National Geographic’ten İlk Senaryolu Yapım: Deha

2831
Deha

Albert Einstein rolünde usta oyuncu Geoffrey Rush’ı izlediğimiz, yapımcılığını Oscar ödüllü Brian Grazer & Ron Howard’ın üstlendiği 10 bölümlük özel seri DEHA, tüm dünya ile aynı anda 23 Nisan Pazar 20.00’de National Geographic’te başlıyor! Geoffrey Rush’a Emily Watson, Johnny Flynn, Samantha Collet, T.R Knight, Seth Gabel ve Vincent Kartheiser eşlik ediyor.

Bilimsel keşifleri bugün bile herkesi aydınlatıp hayrete düşürmeye devam etse de, çok azımız 20. yüzyılın en ikonik isimlerinden Albert Einstein’ın fırtınalı özel hayatının hikayesini biliyoruz.

23 Nisan Pazar akşamı 20.00’de ilk bölümüyle National Geographic ekranlarında başlayacak seri, aynı zamanda kanalın ilk senaryolu yapımı olma özelliği taşıyor.

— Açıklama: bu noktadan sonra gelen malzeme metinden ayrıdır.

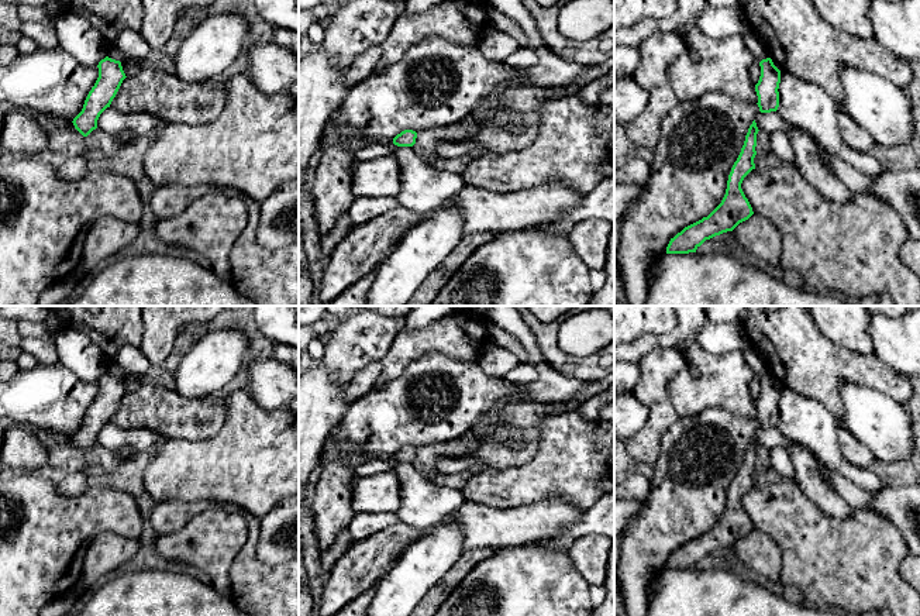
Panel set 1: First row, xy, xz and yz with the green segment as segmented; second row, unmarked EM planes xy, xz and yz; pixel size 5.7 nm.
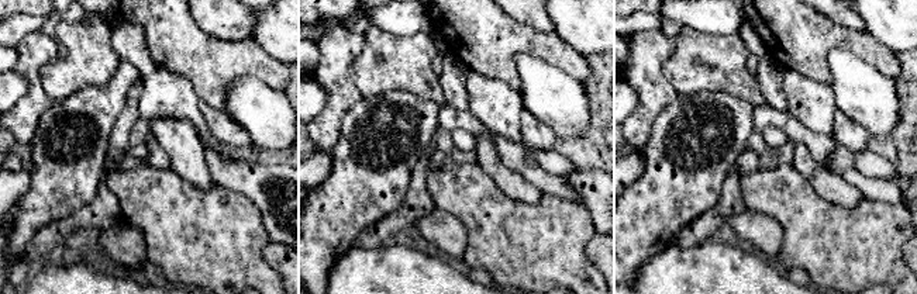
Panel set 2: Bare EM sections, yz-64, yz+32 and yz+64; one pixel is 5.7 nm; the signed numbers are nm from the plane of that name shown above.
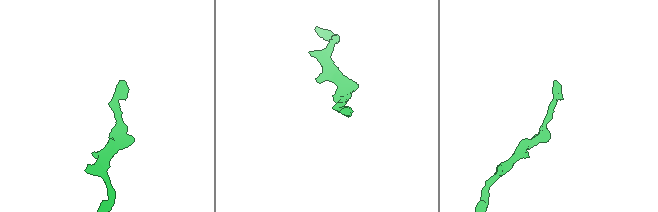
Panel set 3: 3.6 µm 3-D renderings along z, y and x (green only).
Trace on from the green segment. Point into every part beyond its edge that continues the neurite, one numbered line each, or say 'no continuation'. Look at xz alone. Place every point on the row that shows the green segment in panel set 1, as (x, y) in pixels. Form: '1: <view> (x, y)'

Albert Einstein’ın olağanüstü ve kayda değer bilimsel keşiflerinin yanında tutkulu, fırtınalı ve karmaşık özel ilişkilerini de inceleyen yapım, Walter Isaacson’ın çok satan kitabından uyarlandı.

DEHA, Einstein’ın hayalperest, isykankar ve düşünür olan mütevazı kişiliğinden evrenin sırlarını açığa çıkaran dahi tarafına kadar uzanan hikayesini ekranlara getiriyor. Seri, Einstein’ın en yakın kişisel ilişkilerinde sergilediği kalpsiz davranışlardan, heyecanlı duygularına kadar inceliyoruz. Çocuklarından, iki eşine ve onları aldattığı hayatına giren pek çok kadına kadar Einstein’ın en özel ilişkileri ekranlara geliyor. Aynı zamanda iki dünya savaşı boyunca yaşanan güvensiz çağda geçen hikayede Einstein, bir baba, bir eş ve prensip sahibi bir insan olarak kendi hayatını riske atarak da olsa Avrupa’da yükselen Yahudi düşmanlığına, ajanların takibine ve atomik silah tehlikesine karşı durmaya çalışır.

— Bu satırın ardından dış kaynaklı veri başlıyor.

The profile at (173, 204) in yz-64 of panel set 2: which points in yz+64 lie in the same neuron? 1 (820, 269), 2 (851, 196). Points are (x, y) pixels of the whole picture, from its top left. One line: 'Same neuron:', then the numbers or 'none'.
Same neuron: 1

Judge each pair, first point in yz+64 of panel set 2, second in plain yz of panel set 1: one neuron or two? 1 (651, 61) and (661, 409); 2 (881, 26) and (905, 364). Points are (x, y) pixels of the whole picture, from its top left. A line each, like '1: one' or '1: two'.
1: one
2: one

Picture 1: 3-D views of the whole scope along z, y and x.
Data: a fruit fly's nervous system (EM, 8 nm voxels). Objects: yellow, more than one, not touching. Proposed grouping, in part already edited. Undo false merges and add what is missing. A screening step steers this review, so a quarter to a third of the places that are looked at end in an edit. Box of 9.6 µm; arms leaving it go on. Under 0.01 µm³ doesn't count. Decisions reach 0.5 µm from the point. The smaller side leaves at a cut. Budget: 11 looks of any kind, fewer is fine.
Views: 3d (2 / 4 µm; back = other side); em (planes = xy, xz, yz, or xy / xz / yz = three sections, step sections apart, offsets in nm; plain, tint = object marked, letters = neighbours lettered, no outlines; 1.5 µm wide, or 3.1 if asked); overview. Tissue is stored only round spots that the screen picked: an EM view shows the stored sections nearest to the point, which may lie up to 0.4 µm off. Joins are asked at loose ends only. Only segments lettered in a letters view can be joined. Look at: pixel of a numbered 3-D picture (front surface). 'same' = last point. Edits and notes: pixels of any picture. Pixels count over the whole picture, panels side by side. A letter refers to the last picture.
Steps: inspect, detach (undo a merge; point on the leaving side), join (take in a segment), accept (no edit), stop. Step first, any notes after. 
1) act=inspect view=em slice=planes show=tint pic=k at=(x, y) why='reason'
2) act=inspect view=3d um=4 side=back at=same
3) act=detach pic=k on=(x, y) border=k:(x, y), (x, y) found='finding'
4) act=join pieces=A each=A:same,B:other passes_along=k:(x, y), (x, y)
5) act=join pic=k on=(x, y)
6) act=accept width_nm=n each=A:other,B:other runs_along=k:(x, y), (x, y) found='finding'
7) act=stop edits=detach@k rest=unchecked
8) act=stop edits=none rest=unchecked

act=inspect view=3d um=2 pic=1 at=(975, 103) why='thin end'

Geoffrey Rush as Albert Einstein in National Geographic’s ‘Genius’.

(photo credit: National Geographic/Dusan Martincek)

“Benim özel yeteneklerim yok, sadece tutkuyla merak ediyorum”

Seri Johnny Flynn’in canlandırdığı Einstein’ın gençlik yıllarıyla başlıyor. Babasına karşı çıkan ve ezberci eğitime dayanamayıp Almanya’daki okulunu bırakıp İsviçre’ye taşınan Einstein’ın kadınlara olan sevgisi ve teorik fiziğe olan tutkusu ilk aşkı olan Marie Winteler’in kalbini kırdıktan sonra pekişir. Gizemli ve anlaşılmaz bir kadın olan eski öğrencisi Mileva Maric’in peşine düşen Einstein ve Maric’in fırtınalı aşkı onları diğer öğretmenlerle münakaşaya sokar ve beklenmeyen bir hamilelikle ikisinin de büyük hayalleri yarım kalır ve Einstein bir patent memuru olarak işe başlar.

Patlak veren dünya savaşları, aşırı politik hale gelmiş bilim çevreleri; Einstein’ın evliliğini, arkadaş ve meslektaşlarıyla ilişkisini, çocuklarının geleceğini derinden etkiler. Hiç bir zaman savaş karşıtı politik duruşunu kaybetmeyen Einstein, oğullarını görmek için İsviçre’ye gidemeyecek hale bile gelir.

İzafiyet teorisinin doğruluğu kanıtlandıktan sonra servetini giderek artıran Einstein, neredeyse bir gecede ünlü olmuştur ve ani bir kararla mülteci olarak Amerika’ya göç eder. Yaşlılık yıllarında bile kadınlarla ilişkileri durulmayan Einstein, kendini çok büyük bir mücadelede bulur: Hayatı boyunca sürdürmüş olduğu pasifizm yanlısı duruşu Hitler’in Avrupa’yı fethetmesini durdurmak üzere bir kenara koymak. Öldüğüne güne kadar umudunu ve ilhamını yitirmeyen Einstein şöyle söyler “Önemli olan hiç bir zaman sorgulamayı bırakmamak. Merak duygusunun var olmasının özel bir sebebi vardır”

Einstein’ın kariyerinin ilk yıllarında yaşayıp öğretmenlik yaptığı Prag’da çekilen seri, Marie & Pierre Curie, Carl Jung, Werner Heisenberg gibi 20. yüzyılın bilim süperstarlarını da konu alıyor.